Who is the Miller family, and just what are they supposed to represent? If the comparison between the two families is examined it is plain that their primary signification is that of emptiness, comprised of negatives, ‘not-being’, ‘lack’. Ian’s family lacks loudness so there is space for Tula’s family’s loudness and even for Ian to learn their language. They are not religious so there is space for Ian to assume Tula’s religion. Ian is a vegetarian, his diet defined by lack, while Tula’s family are big eaters. All contact with the Greek culture then is defined by ‘filling’, a ‘filling’ which is enabled by their structured emptiness. A large part of that structure consists of Ian giving in to all Tula’s family’s demands while there is no instance where the opposite ever needs to occur.

Their silence is contrasted with the Greek family’s loudness; their dispassionate secularity with the colourful faith in the Greek Orthodox Church; even their colouring tends to hues and lines (beige, white and understated shades) suggesting ‘space’, while Tula’s family wear bright or dark colours. Gus calls them ‘dry’, the ‘toast family’ and they lack life, emotion and even religion. Ian tells Tula ‘I came alive when I met you’, and the sign of the Miller parents getting up and dancing at the end of the movie signifies the same. ‘Life’ enters the empty culture through being substituted by fullness, signified by the American Greek culture.

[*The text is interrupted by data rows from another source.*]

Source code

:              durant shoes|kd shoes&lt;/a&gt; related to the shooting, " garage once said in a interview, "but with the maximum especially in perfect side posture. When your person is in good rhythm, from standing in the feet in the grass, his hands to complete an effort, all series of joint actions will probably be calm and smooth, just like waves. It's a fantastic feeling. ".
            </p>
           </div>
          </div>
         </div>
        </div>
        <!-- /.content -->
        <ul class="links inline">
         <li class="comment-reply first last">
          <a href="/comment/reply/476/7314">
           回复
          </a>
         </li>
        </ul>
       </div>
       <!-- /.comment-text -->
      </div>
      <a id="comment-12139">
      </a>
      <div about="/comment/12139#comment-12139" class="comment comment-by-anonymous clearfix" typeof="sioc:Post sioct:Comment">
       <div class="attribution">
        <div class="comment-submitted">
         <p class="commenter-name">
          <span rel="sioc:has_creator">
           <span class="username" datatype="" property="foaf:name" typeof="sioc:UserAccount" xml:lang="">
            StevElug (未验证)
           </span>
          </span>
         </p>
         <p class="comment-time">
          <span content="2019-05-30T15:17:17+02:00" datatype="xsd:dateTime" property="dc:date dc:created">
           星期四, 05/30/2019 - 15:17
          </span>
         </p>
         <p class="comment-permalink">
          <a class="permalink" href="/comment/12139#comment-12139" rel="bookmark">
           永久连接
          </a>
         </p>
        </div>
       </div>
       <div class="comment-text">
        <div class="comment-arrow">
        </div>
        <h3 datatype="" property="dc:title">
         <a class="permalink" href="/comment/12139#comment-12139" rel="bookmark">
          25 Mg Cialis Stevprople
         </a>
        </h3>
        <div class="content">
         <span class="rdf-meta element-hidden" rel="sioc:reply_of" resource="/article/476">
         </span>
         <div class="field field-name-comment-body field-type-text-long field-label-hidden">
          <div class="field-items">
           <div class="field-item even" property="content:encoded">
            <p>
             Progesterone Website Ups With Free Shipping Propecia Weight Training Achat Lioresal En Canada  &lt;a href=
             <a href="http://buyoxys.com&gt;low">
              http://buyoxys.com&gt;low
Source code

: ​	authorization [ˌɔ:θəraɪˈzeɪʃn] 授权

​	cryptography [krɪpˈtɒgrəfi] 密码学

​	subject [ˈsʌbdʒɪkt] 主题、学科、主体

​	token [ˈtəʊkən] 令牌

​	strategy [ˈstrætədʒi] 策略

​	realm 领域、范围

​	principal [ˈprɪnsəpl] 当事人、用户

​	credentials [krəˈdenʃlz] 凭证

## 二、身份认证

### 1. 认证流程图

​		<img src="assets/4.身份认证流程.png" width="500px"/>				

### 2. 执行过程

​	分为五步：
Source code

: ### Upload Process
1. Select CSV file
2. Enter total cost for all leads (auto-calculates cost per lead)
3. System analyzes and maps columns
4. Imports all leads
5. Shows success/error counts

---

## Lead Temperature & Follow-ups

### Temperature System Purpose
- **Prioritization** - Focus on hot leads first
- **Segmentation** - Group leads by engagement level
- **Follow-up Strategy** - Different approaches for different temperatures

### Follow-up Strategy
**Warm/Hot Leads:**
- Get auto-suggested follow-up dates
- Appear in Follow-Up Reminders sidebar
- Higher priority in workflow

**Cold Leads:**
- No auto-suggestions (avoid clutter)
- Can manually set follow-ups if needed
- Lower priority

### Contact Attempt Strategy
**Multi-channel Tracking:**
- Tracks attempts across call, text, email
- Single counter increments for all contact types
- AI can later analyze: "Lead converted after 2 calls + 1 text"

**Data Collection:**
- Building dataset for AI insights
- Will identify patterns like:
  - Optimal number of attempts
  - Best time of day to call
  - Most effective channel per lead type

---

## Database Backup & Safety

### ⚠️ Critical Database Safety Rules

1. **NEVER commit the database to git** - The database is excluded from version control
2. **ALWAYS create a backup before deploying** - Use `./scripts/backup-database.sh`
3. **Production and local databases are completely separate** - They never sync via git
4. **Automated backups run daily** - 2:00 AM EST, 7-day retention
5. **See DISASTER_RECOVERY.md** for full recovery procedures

I want to be plain here that my complaint is not simply that inter-cultural understanding occurs at the expense of any one culture. I am not implying that Western culture, secular culture or whatever is being represented by the Miller family is vilified by the movie, because it simply isn’t present in the movie. The Miller family are rather conveniently empty; and as such they don’t so much signify a culture as a vague West emptied of culture. Ian effectually ‘becomes culture-ed’ by accepting Tula’s culture where before there was none. And what this implies is that there is only a space for other cultures if we make absent the vitality of the dominant culture, implicitly, because other cultures simply cannot hold their own in a direct tackle with it were it allowed to be present in its true complexity and vitality, and that is deeply discouraging and offensive.